University Home
Manchester Centre for Integrative Systems Biology

Workflows


The analyses of the omics data generated by the study described in (Castrillo et al., 2007) below have been implemented as workflows. These workflows may be viewed and run by using the Taverna workflow software


boxplotWithstats_pdf1.xml | New 15/03/07

The workflow below uses R to plot a box plot and summarise select microarray data from the big experiment retrieved from Maxd. These results are combined into a PDF document which is created by a beanshell script using the iText free java PDF library. N.B. For this workflow to run successfully, the iText jar has to be downloaded and placed in the /lib folder in your local .taverna directory. This is usually $HOME/.taverna/lib (Linux) or c:/Documents and Settings/MyUser/Application Data/Taverna/lib in Windows. In addition, the workflow will only run with the latest update of Taverna, 1.5.1.6.

The results of this workflow is a PDF document which can be displayed using the PDF renderer plugin. The plugin can be installed as follows:

  • Click on Tools > Plugin Manager.
  • Click on Find New Plugins and add a New Plugin Site using "MCISB" as site name and "http://dbk-ed.mib.man.ac.uk/taverna/1.5/plugins/" as the site URL
  • Install the PDF renderer plugin.

Once the plugin has been installed the workflow can be enacted which will hopefully produce results similar to that shown below. The box plots show the spread of gene expression values from chip measurements.

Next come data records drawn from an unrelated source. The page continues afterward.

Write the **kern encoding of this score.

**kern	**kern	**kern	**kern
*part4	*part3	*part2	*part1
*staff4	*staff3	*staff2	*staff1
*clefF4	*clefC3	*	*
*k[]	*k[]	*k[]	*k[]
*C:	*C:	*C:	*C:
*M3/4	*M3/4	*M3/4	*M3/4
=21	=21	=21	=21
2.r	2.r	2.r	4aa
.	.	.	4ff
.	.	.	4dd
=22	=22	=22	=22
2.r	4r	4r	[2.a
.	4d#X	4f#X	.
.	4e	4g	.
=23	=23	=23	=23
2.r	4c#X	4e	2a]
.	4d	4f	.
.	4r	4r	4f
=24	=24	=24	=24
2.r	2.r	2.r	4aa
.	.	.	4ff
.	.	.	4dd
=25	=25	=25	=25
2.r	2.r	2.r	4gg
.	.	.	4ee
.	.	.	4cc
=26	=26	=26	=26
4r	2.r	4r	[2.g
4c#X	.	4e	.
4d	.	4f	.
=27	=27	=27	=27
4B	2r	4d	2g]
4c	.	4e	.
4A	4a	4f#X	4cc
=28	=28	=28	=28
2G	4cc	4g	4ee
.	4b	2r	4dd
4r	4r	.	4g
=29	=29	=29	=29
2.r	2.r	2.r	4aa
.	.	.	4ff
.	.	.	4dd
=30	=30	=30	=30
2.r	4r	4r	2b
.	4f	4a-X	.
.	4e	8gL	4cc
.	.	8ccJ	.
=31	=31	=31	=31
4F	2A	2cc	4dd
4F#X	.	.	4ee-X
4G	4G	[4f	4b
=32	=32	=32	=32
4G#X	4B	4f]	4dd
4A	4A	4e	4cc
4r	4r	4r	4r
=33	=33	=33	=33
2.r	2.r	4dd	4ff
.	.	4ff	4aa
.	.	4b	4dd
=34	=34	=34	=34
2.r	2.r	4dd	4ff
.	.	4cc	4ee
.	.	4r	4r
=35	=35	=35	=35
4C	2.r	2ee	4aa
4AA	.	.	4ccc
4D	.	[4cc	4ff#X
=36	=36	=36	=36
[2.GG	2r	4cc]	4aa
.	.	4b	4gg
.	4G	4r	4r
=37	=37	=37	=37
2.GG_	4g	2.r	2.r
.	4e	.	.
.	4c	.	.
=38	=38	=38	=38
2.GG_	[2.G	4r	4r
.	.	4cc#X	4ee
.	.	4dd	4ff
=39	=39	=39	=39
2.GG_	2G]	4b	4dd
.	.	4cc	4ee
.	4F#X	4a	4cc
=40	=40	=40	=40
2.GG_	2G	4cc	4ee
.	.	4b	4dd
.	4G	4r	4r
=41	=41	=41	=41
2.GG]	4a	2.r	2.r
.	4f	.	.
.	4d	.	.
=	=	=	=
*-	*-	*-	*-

The text below the box plots show some miscellaneous stats about the data.

The PDF document can be viewed using the PDF renderer. It may also be saved onto your file system if required.

Addendum: Running this workflow requires a username and password for running the R processor and accessing the data in the Maxd database.


calcGeneExpFreq.xml | New 15/03/07

R can be used to analyse data from Taverna workflows using a Rserve server which has been wrapped for use as a Taverna processor by Ingo Wassink. The workflow below shows how data retrieved from the MaxD database can be analysed in a simple R script which calculates the frequencies of gene expression values from a given experiment.

The results of this workflow is shown below in the form of a histogram of the gene expression value frequencies calculated by the R script.

Whilst this is a simple analysis, it shows what can be achieved once distributed microarray data is in a form which is accessible by Taverna with R.

Addendum: Running this workflow requires a username and password for running the R processor and accessing the data in the Maxd database.

queryMaxD.xml | New 26/02/07

There are a number of projects developing distributed systems for analysing microarray data, e.g. GEMEPS and the Extensible MicroArray Analysis System. Such systems require a repository for storing the data and metadata generated from microarray experiments. Here in Manchester, Andy Brass's group has developed the MaxD database, a MIAME compliant database for storing gene expression data generated from microarray experiments.

Work done by Giles in the DBK group has provided MaxD with a web services interface into the maxdBrowse client for MaxD which is accessible by Taverna. Its still easier to browse the data and metadata for an experiment in MaxD from a browser but once you know the experiment and associated measurements you are interested in then you can retrieve the gene expression values from taverna for further analysis.

The above workflow retrieves the gene expresion values for a given measurement identifier from an experiment stored in MaxD and transforms the data into a comma separated value String.

Its often useful to transform the data into a CSV String as it can then be further analysed using applications which can consume data for mathematical analysis such as R and Matlab.

Addendum: Running this workflow requires a username and password for accessing the data in the Maxd database.